Dans l’espace public un débat d’actualité pose le problème du respect des morts comme une valeur, d’un côté, tandis que de l’autre, il est question de fustiger les criminels défunts, les bourreaux du peuple, au nom du devoir de mémoire.
Cette année 2020 a vu la mort, notre horizon indépassable à tous, s’emparer d’un certain nombre inhabituel d’ennemis du peuple togolais. Sur les réseaux sociaux, certains de ces individus défuntés en prennent plus dans la gueule que d’autres. Il y est rappelé avec force détails leur course au déshonneur et toute une litanie de crimes ignominieux perpétrée contre le peuple opprimé de ce pays qui n’en finit pas de pleurer ses martyrs.
Au nom de la morale, peut-on interdire aux victimes, aux parents des victimes, aux amis du peuple et de la liberté de porter des jugements négatifs sur des ordures politiques ? Un adage bien de chez nous exprime à merveille cette situation : » L’on ne peut frapper quelqu’un tout en lui interdisant de pleurer. » D’un côté, les partisans des bourreaux auraient le droit au recueillement, au respect qui sied normalement au deuil, et de l’autre, les victimes, leurs parents, les amis du peuple n’auraient que le droit de fermer leur gueule ! C’est la dictature de la morale, une fausse morale, que certains individus tentent d’imposer aux victimes des prédateurs.
Qu’ils daignent accepter que leurs compatriotes, qui ont subi ces énergumènes, puissent exprimer leurs ressentis sans se faire diaboliser !

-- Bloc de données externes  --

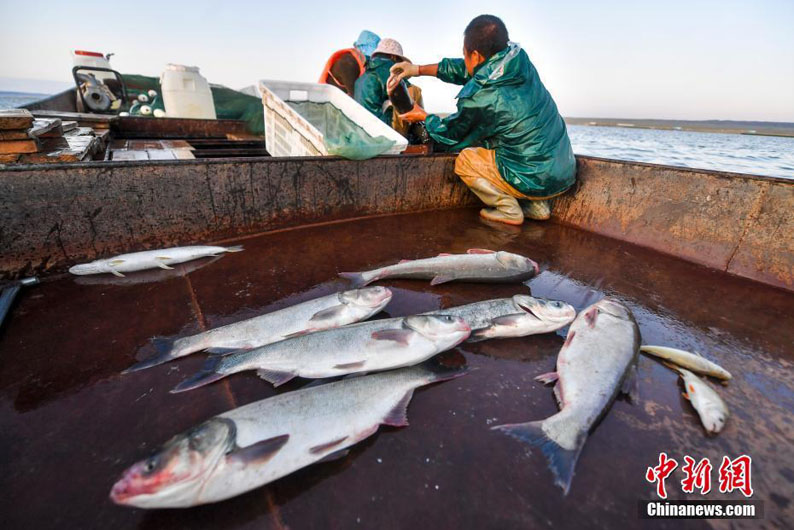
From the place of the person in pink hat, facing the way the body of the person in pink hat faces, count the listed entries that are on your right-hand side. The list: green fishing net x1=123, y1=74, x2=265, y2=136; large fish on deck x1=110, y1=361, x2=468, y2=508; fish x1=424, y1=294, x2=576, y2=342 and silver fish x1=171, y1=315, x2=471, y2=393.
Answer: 3

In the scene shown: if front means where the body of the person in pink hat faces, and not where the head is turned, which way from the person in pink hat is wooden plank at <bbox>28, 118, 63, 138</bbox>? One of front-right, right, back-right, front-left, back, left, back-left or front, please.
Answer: back-right

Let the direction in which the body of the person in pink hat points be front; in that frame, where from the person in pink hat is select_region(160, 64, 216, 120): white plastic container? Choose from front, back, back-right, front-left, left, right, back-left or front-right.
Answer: back-left

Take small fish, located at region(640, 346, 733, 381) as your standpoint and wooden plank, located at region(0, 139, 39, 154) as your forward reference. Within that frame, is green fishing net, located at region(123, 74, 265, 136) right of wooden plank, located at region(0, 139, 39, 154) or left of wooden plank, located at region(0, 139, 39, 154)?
right

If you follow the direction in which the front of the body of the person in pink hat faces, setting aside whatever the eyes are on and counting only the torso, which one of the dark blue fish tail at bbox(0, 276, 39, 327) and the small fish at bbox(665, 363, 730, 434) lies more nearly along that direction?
the small fish

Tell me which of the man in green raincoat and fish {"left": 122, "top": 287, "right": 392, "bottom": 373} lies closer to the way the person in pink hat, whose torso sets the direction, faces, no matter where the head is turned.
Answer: the man in green raincoat
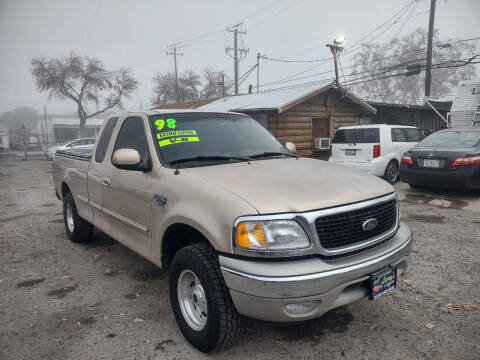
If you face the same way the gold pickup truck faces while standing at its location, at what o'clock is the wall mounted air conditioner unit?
The wall mounted air conditioner unit is roughly at 8 o'clock from the gold pickup truck.

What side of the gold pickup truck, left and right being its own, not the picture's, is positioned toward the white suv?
left

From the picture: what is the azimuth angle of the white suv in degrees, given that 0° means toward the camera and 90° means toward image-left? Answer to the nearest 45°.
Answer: approximately 225°

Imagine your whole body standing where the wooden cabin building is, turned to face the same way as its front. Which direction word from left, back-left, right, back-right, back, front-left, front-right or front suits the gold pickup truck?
front-right

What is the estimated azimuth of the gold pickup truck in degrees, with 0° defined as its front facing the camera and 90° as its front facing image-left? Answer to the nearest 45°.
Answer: approximately 315°

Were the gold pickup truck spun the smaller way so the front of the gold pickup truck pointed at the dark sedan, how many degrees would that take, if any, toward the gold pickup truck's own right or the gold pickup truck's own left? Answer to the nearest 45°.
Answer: approximately 90° to the gold pickup truck's own left

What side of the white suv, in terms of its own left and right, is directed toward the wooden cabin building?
left

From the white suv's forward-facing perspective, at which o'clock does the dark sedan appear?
The dark sedan is roughly at 3 o'clock from the white suv.

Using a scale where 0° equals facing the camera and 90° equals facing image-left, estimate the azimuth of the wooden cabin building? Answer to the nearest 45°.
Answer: approximately 315°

Le mort, par définition, c’est celui qui est sorti de la société en droit, en devoir et en dignité humaine. Il n’existe plus que dans le souvenir des vivants, d’où vient qu’il est l’objet de culte et de respect. Il est, par contre, un autre type de mort auquel la société refuse tout honneur : les assassins, les criminels, les ennemis de la société, les sorciers, etc.
Dans la société togolaise actuelle, une société violentée par une dictature militaire criminelle et atypique, la culture de l’impunité empêche les Togolais de faire le deuil de leurs proches assassinés par le pouvoir. Les suppliciés, les fusillés survivants, les exilés, les incarcérés arbitraires, toutes les victimes réclament justice là où n’existe pas la justice. Ils pleurent de douleur, ils pleurent de dépit, de haine, de misère parce qu’ils ont tout perdu: travail, dignité humaine, biens matériels, foyers, membres amputés et parfois une partie de leur équilibre psychique…
Plutôt que le respect de ces morts qui sont des bourreaux sanguinaires et des prédateurs sans foi ni loi, que les moralistes de pacotille qui veulent bâillonner le peuple martyr, daignent accepter la manifestation de la profonde réprobation des suppliciés que nous sommes majoritairement vis-à-vis de ces salopards.
Il faut appeler une hyène une hyène et la morale, la vraie, sera sauve.